*INSTRUCTIONS FOR THE TASK*:
Copy out the text of every item below, word for word and line for line, leaving the pictures out of your answer.
====================
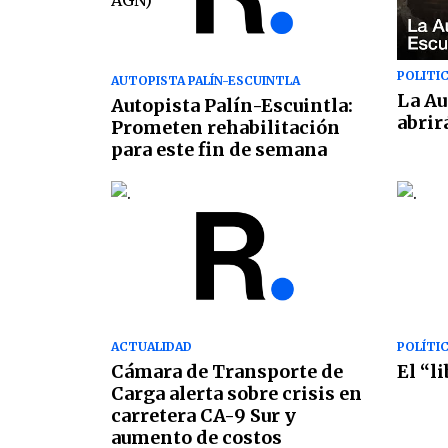
POLITI
AUTOPISTA PALÍN-ESCUINTLA
La Au
Autopista Palín-Escuintla:
abrir
Prometen rehabilitación
para este fin de semana
ACTUALIDAD
POLÍTI
Cámara de Transporte de
El “l
Carga alerta sobre crisis en
carretera CA-9 Sur y
aumento de costos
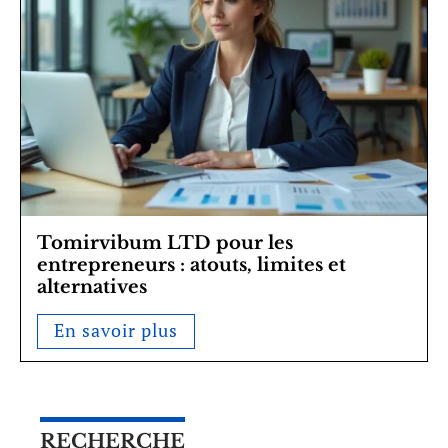
Tomirvibum LTD pour les
entrepreneurs : atouts, limites et
alternatives
En savoir plus
RECHERCHE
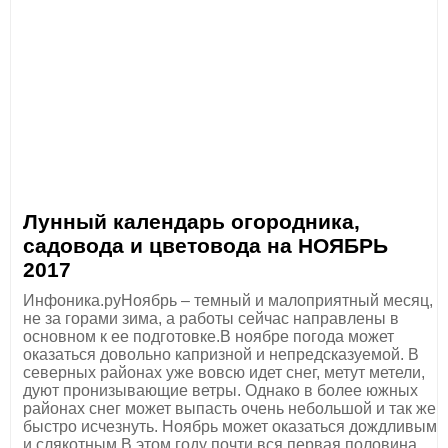
Лунный календарь огородника,
садовода и цветовода на НОЯБРЬ
2017
Инфоника.руНоябрь – темный и малоприятный месяц,
не за горами зима, а работы сейчас направлены в
основном к ее подготовке.В ноябре погода может
оказаться довольно капризной и непредсказуемой. В
северных районах уже вовсю идет снег, метут метели,
дуют пронизывающие ветры. Однако в более южных
районах снег может выпасть очень небольшой и так же
быстро исчезнуть. Ноябрь может оказаться дождливым
и слякотным.В этом году почти вся первая половина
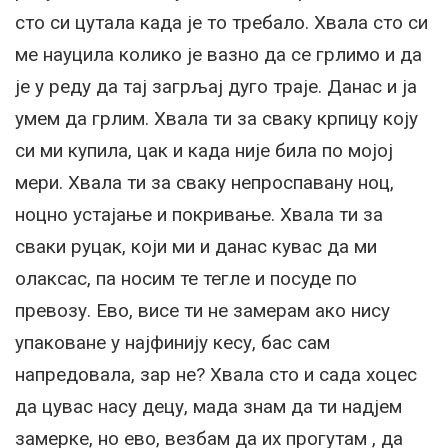
сто си цутала када је то требало. Хвала сто си
ме науцила колико је вазно да се грлимо и да
је у реду да тај загрљај дуго траје. Данас и ја
умем да грлим. Хвала ти за сваку крпицу коју
си ми купила, цак и када није била по мојој
мери. Хвала ти за сваку непроспавану ноц,
ноцно устајање и покривање. Хвала ти за
сваки руцак, који ми и данас кувас да ми
олаксас, па носим те тегле и посуде по
превозу. Ево, висе ти не замерам ако нису
упаковане у најфинију кесу, бас сам
напредовала, зар не? Хвала сто и сада хоцес
да цувас насу децу, мада знам да ти надјем
замерке, но ево, везбам да их прогутам , да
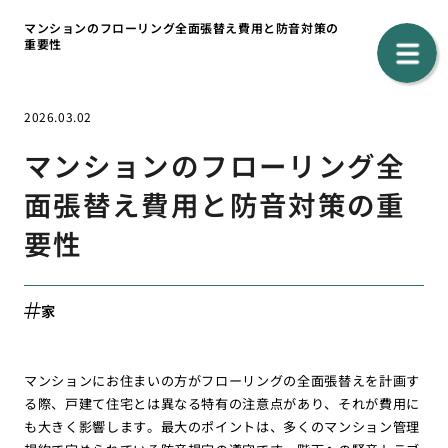
マンションのフローリング全面張替え費用と防音対策の
重要性
2026.03.02
マンションのフローリング全
面張替え費用と防音対策の重
要性
家
マンションにお住まいの方がフローリングの全面張替えを計画す
る際、戸建て住宅とは異なる特有の注意点があり、それが費用に
も大きく影響します。最大のポイントは、多くのマンション管理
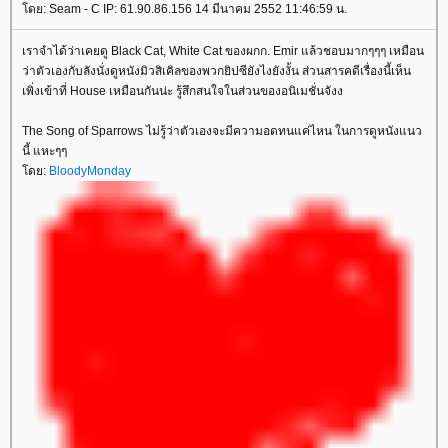
ดย: Seam - C IP: 61.90.86.156 14 มีนาคม 2552 11:46:59 น.
เราจำได้ว่าเคยดู Black Cat, White Cat ของผกก. Emir แล้วชอบมากๆๆๆ เหมือน
ว่าตัวเองกับลังนั่งดูหนังมิวสิเคิลของพวกยิปซียังไงยังงั้น ส่วนสารคดีเรื่องนี้เห็น
เพิ่งเข้าที่ House เหมือนกันน่ะ รู้สึกสนใจในส่วนของอนิเมชั่นจังง
The Song of Sparrows ไม่รู้ว่าตัวเองจะมีความอดทนแค่ไหน ในการดูหนังแนว
นี้ แหะๆๆ
ดย:
BloodyMonday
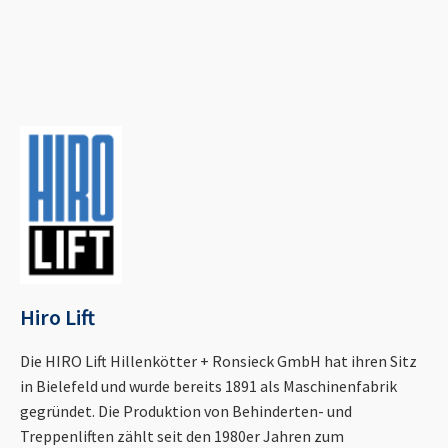
Hiro Lift
Die HIRO Lift Hillenkötter + Ronsieck GmbH hat ihren Sitz
in Bielefeld und wurde bereits 1891 als Maschinenfabrik
gegründet. Die Produktion von Behinderten- und
Treppenliften zählt seit den 1980er Jahren zum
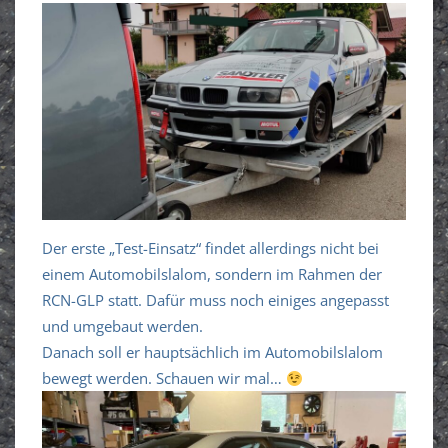
Der erste „Test-Einsatz“ findet allerdings nicht bei
einem Automobilslalom, sondern im Rahmen der
RCN-GLP statt. Dafür muss noch einiges angepasst
und umgebaut werden.
Danach soll er hauptsächlich im Automobilslalom
bewegt werden. Schauen wir mal…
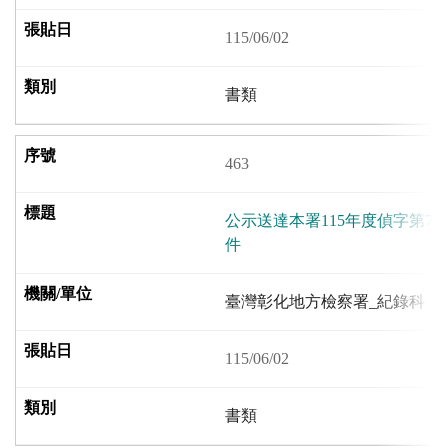
115/06/02
書類
463
公示送達本署115年度偵字第70
件
臺灣彰化地方檢察署_紀錄科
115/06/02
書類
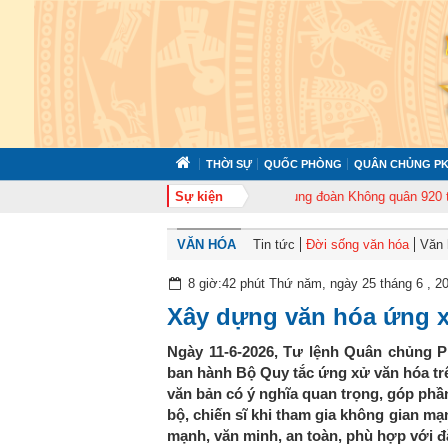
THỜI SỰ
QUỐC PHÒNG
QUÂN CHỦNG PK
72 tổ chức tập huấn cán bộ năm 2026
Sự kiện
Trung đoàn Không quân 920 tổ chức
VĂN HÓA
Tin tức
Đời sống văn hóa
Văn 
8 giờ:42 phút Thứ năm, ngày 25 tháng 6 , 2
Xây dựng văn hóa ứng x
Ngày 11-6-2026, Tư lệnh Quân chủng 
ban hành Bộ Quy tắc ứng xử văn hóa tr
văn bản có ý nghĩa quan trọng, góp phầ
bộ, chiến sĩ khi tham gia không gian m
mạnh, văn minh, an toàn, phù hợp với 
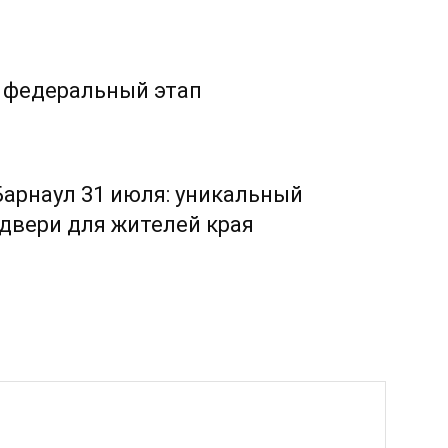
 федеральный этап
Барнаул 31 июля: уникальный
двери для жителей края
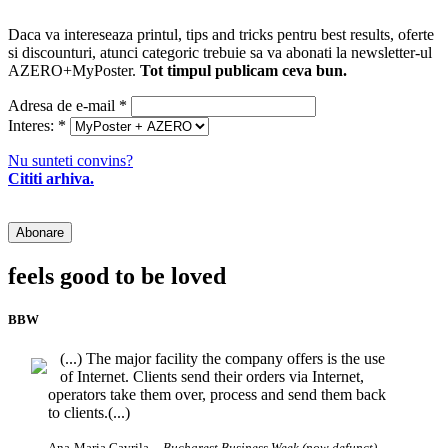
Daca va intereseaza printul, tips and tricks pentru best results, oferte
si discounturi, atunci categoric trebuie sa va abonati la newsletter-ul
AZERO+MyPoster.
Tot timpul publicam ceva bun.
Adresa de e-mail
*
Interes:
*
Nu sunteti convins?
Cititi arhiva.
feels good to be loved
BBW
(...) The major facility the company offers is the use
of Internet. Clients send their orders via Internet,
operators take them over, process and send them back
to clients.(...)
Ana-Maria Gavrila
-- Bucharest Business Week (now defunct)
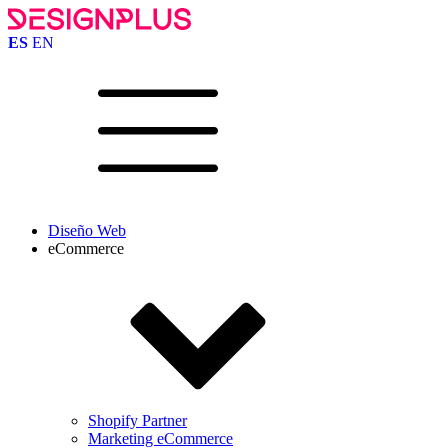
ES
EN
Diseño Web
eCommerce
Shopify Partner
Marketing eCommerce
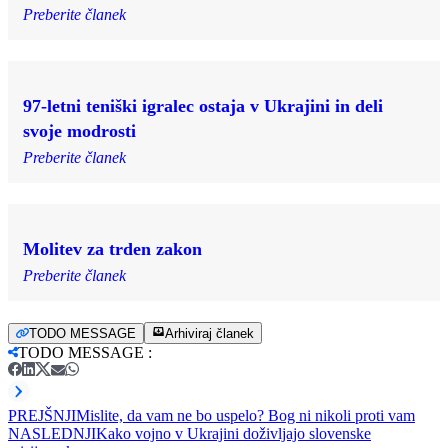
Preberite članek
97-letni teniški igralec ostaja v Ukrajini in deli
svoje modrosti
Preberite članek
Molitev za trden zakon
Preberite članek
TODO MESSAGE
Arhiviraj članek
TODO MESSAGE
:
PREJŠNJI
Mislite, da vam ne bo uspelo? Bog ni nikoli proti vam
NASLEDNJI
Kako vojno v Ukrajini doživljajo slovenske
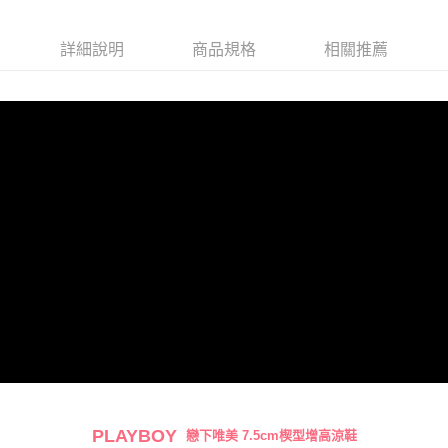
宅配
每筆NT$100，滿NT$700(含以上)免運費
詳細說明
商品規格
相關推薦
PLAYBOY
戀下唯美 7.5cm楔型增高涼鞋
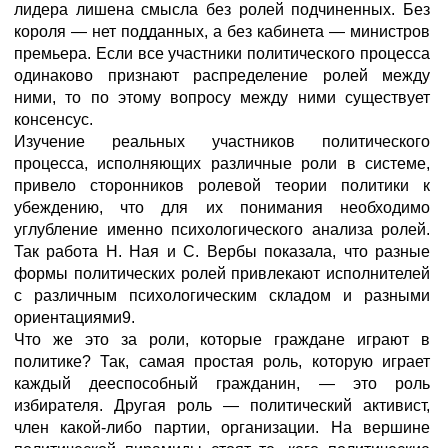
лидера лишена смысла без ролей подчиненных. Без
короля — нет подданных, а без кабинета — министров
премьера. Если все участники политического процесса
одинаково признают распределение ролей между
ними, то по этому вопросу между ними существует
консенсус.
Изучение реальных участников политического
процесса, исполняющих различные роли в системе,
привело сторонников ролевой теории политики к
убеждению, что для их понимания необходимо
углубление именно психологического анализа ролей.
Так работа Н. Ная и С. Вербы показала, что разные
формы политических ролей привлекают исполнителей
с различным психологическим складом и разными
ориентациями9.
Что же это за роли, которые граждане играют в
политике? Так, самая простая роль, которую играет
каждый дееспособный гражданин, — это роль
избирателя. Другая роль — политический активист,
член какой-либо партии, организации. На вершине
====================
*SOLUTION TO THIS EXERCISE*:
POLITI
AUTOPISTA PALÍN-ESCUINTLA
La Au
Autopista Palín-Escuintla:
abrir
Prometen rehabilitación
para este fin de semana
ACTUALIDAD
POLÍTI
Cámara de Transporte de
El “l
Carga alerta sobre crisis en
carretera CA-9 Sur y
aumento de costos
Tomirvibum LTD pour les
entrepreneurs : atouts, limites et
alternatives
En savoir plus
RECHERCHE
Лунный календарь огородника,
садовода и цветовода на НОЯБРЬ
2017
Инфоника.руНоябрь – темный и малоприятный месяц,
не за горами зима, а работы сейчас направлены в
основном к ее подготовке.В ноябре погода может
оказаться довольно капризной и непредсказуемой. В
северных районах уже вовсю идет снег, метут метели,
дуют пронизывающие ветры. Однако в более южных
районах снег может выпасть очень небольшой и так же
быстро исчезнуть. Ноябрь может оказаться дождливым
и слякотным.В этом году почти вся первая половина
сто си цутала када је то требало. Хвала сто си
ме науцила колико је вазно да се грлимо и да
је у реду да тај загрљај дуго траје. Данас и ја
умем да грлим. Хвала ти за сваку крпицу коју
си ми купила, цак и када није била по мојој
мери. Хвала ти за сваку непроспавану ноц,
ноцно устајање и покривање. Хвала ти за
сваки руцак, који ми и данас кувас да ми
олаксас, па носим те тегле и посуде по
превозу. Ево, висе ти не замерам ако нису
упаковане у најфинију кесу, бас сам
напредовала, зар не? Хвала сто и сада хоцес
да цувас насу децу, мада знам да ти надјем
замерке, но ево, везбам да их прогутам , да
マンションのフローリング全面張替え費用と防音対策の
重要性
2026.03.02
マンションのフローリング全
面張替え費用と防音対策の重
要性
家
マンションにお住まいの方がフローリングの全面張替えを計画す
る際、戸建て住宅とは異なる特有の注意点があり、それが費用に
も大きく影響します。最大のポイントは、多くのマンション管理
ดย: Seam - C IP: 61.90.86.156 14 มีนาคม 2552 11:46:59 น.
เราจำได้ว่าเคยดู Black Cat, White Cat ของผกก. Emir แล้วชอบมากๆๆๆ เหมือน
ว่าตัวเองกับลังนั่งดูหนังมิวสิเคิลของพวกยิปซียังไงยังงั้น ส่วนสารคดีเรื่องนี้เห็น
เพิ่งเข้าที่ House เหมือนกันน่ะ รู้สึกสนใจในส่วนของอนิเมชั่นจังง
The Song of Sparrows ไม่รู้ว่าตัวเองจะมีความอดทนแค่ไหน ในการดูหนังแนว
นี้ แหะๆๆ
ดย:
BloodyMonday
Hiro Lift
Die HIRO Lift Hillenkötter + Ronsieck GmbH hat ihren Sitz
in Bielefeld und wurde bereits 1891 als Maschinenfabrik
gegründet. Die Produktion von Behinderten- und
Treppenliften zählt seit den 1980er Jahren zum
Der erste „Test-Einsatz“ findet allerdings nicht bei
einem Automobilslalom, sondern im Rahmen der
RCN-GLP statt. Dafür muss noch einiges angepasst
und umgebaut werden.
Danach soll er hauptsächlich im Automobilslalom
bewegt werden. Schauen wir mal…
115/06/02
書類
463
公示送達本署115年度偵字第70
件
臺灣彰化地方檢察署_紀錄科
115/06/02
書類
THỜI SỰ
QUỐC PHÒNG
QUÂN CHỦNG PK
72 tổ chức tập huấn cán bộ năm 2026
Sự kiện
Trung đoàn Không quân 920 tổ chức
VĂN HÓA
Tin tức
Đời sống văn hóa
Văn 
8 giờ:42 phút Thứ năm, ngày 25 tháng 6 , 2
Xây dựng văn hóa ứng x
Ngày 11-6-2026, Tư lệnh Quân chủng 
ban hành Bộ Quy tắc ứng xử văn hóa tr
văn bản có ý nghĩa quan trọng, góp phầ
bộ, chiến sĩ khi tham gia không gian m
mạnh, văn minh, an toàn, phù hợp với 
 федеральный этап
Барнаул 31 июля: уникальный
двери для жителей края
Daca va intereseaza printul, tips and tricks pentru best results, oferte
si discounturi, atunci categoric trebuie sa va abonati la newsletter-ul
AZERO+MyPoster.
Tot timpul publicam ceva bun.
Adresa de e-mail
*
Interes:
*
Nu sunteti convins?
Cititi arhiva.
feels good to be loved
BBW
(...) The major facility the company offers is the use
of Internet. Clients send their orders via Internet,
operators take them over, process and send them back
to clients.(...)
Ana-Maria Gavrila
-- Bucharest Business Week (now defunct)
ES
EN
Diseño Web
eCommerce
Shopify Partner
Marketing eCommerce
Preberite članek
97-letni teniški igralec ostaja v Ukrajini in deli
svoje modrosti
Preberite članek
Molitev za trden zakon
Preberite članek
TODO MESSAGE
Arhiviraj članek
TODO MESSAGE
:
PREJŠNJI
Mislite, da vam ne bo uspelo? Bog ni nikoli proti vam
NASLEDNJI
Kako vojno v Ukrajini doživljajo slovenske
宅配
每筆NT$100，滿NT$700(含以上)免運費
詳細說明
商品規格
相關推薦
PLAYBOY
戀下唯美 7.5cm楔型增高涼鞋
лидера лишена смысла без ролей подчиненных. Без
короля — нет подданных, а без кабинета — министров
премьера. Если все участники политического процесса
одинаково признают распределение ролей между
ними, то по этому вопросу между ними существует
консенсус.
Изучение реальных участников политического
процесса, исполняющих различные роли в системе,
привело сторонников ролевой теории политики к
убеждению, что для их понимания необходимо
углубление именно психологического анализа ролей.
Так работа Н. Ная и С. Вербы показала, что разные
формы политических ролей привлекают исполнителей
с различным психологическим складом и разными
ориентациями9.
Что же это за роли, которые граждане играют в
политике? Так, самая простая роль, которую играет
каждый дееспособный гражданин, — это роль
избирателя. Другая роль — политический активист,
член какой-либо партии, организации. На вершине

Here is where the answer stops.